RAW DATA:
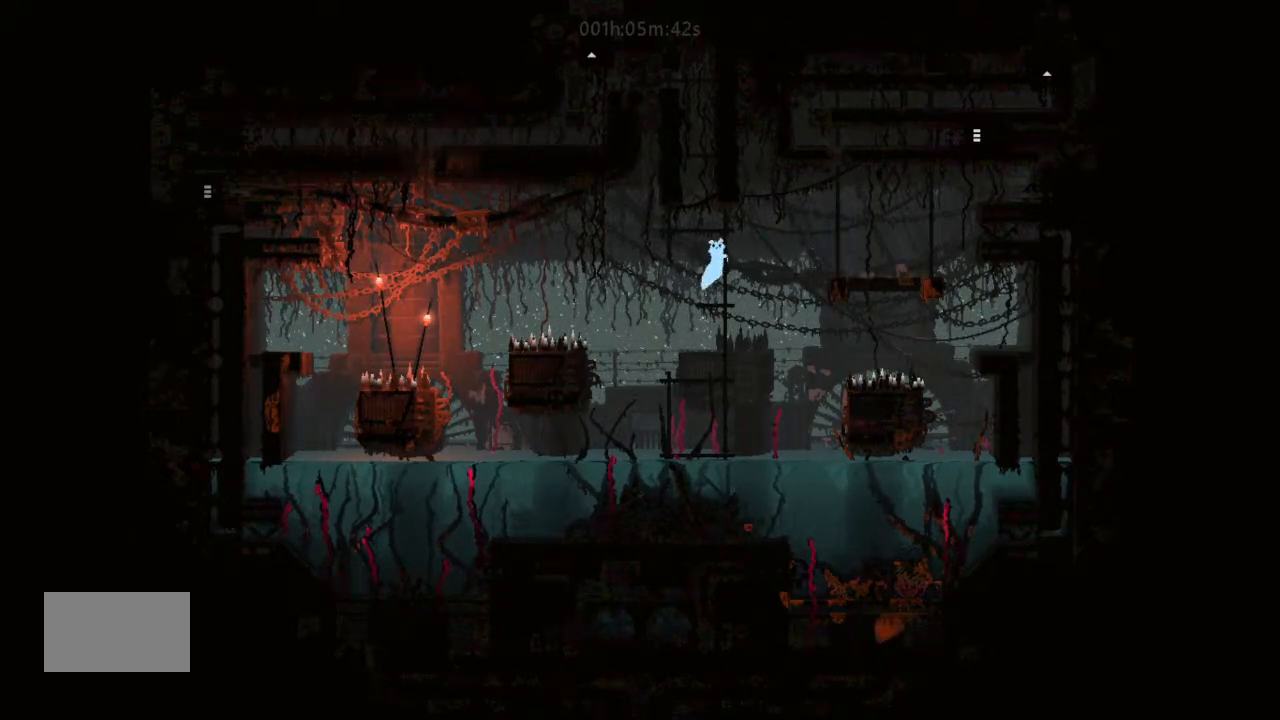
{"keys": ["j", "left"], "events": [[200, "down", "up"], [266, "left", "down"], [333, "j", "down"]]}
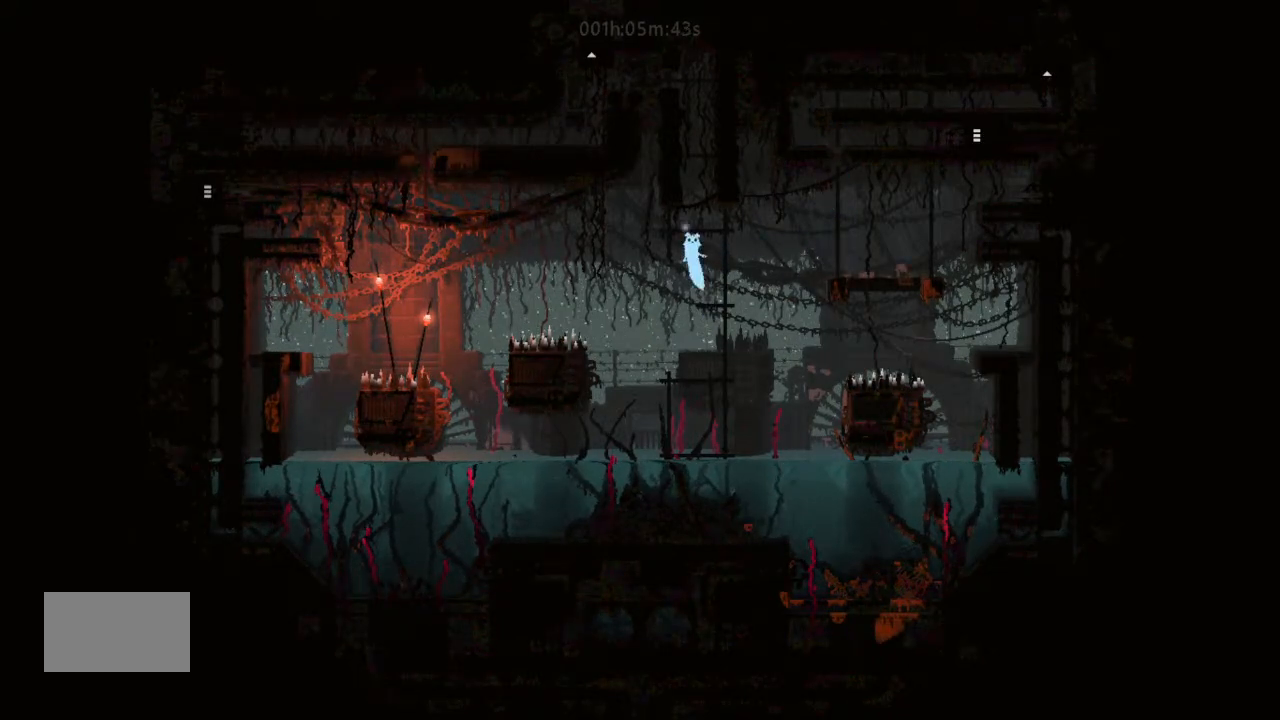
{"keys": [], "events": [[333, "j", "up"], [433, "left", "up"]]}
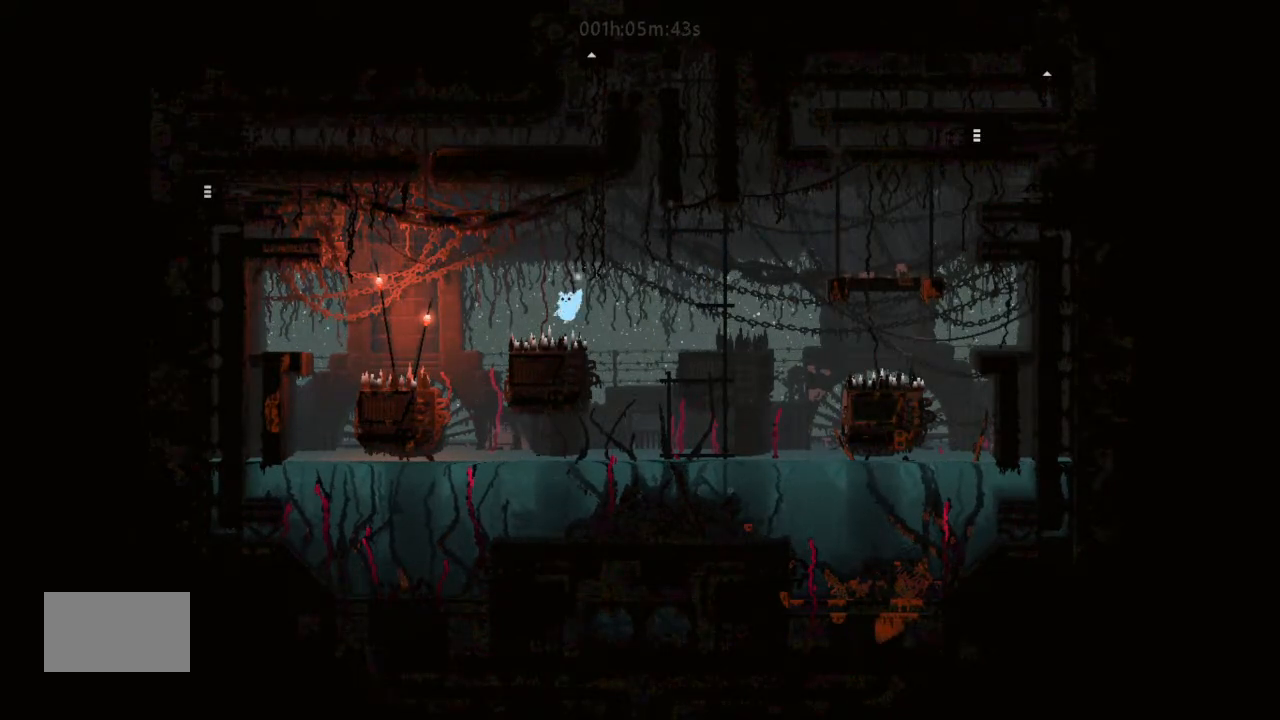
{"keys": ["j", "left"], "events": [[33, "up", "down"], [66, "left", "down"], [166, "up", "up"], [233, "j", "down"]]}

TASK GOAL: Consider the material above. Report how many of its lines contain the word "down", and nothing more.

ANSWER TO THE EXERCISE: 2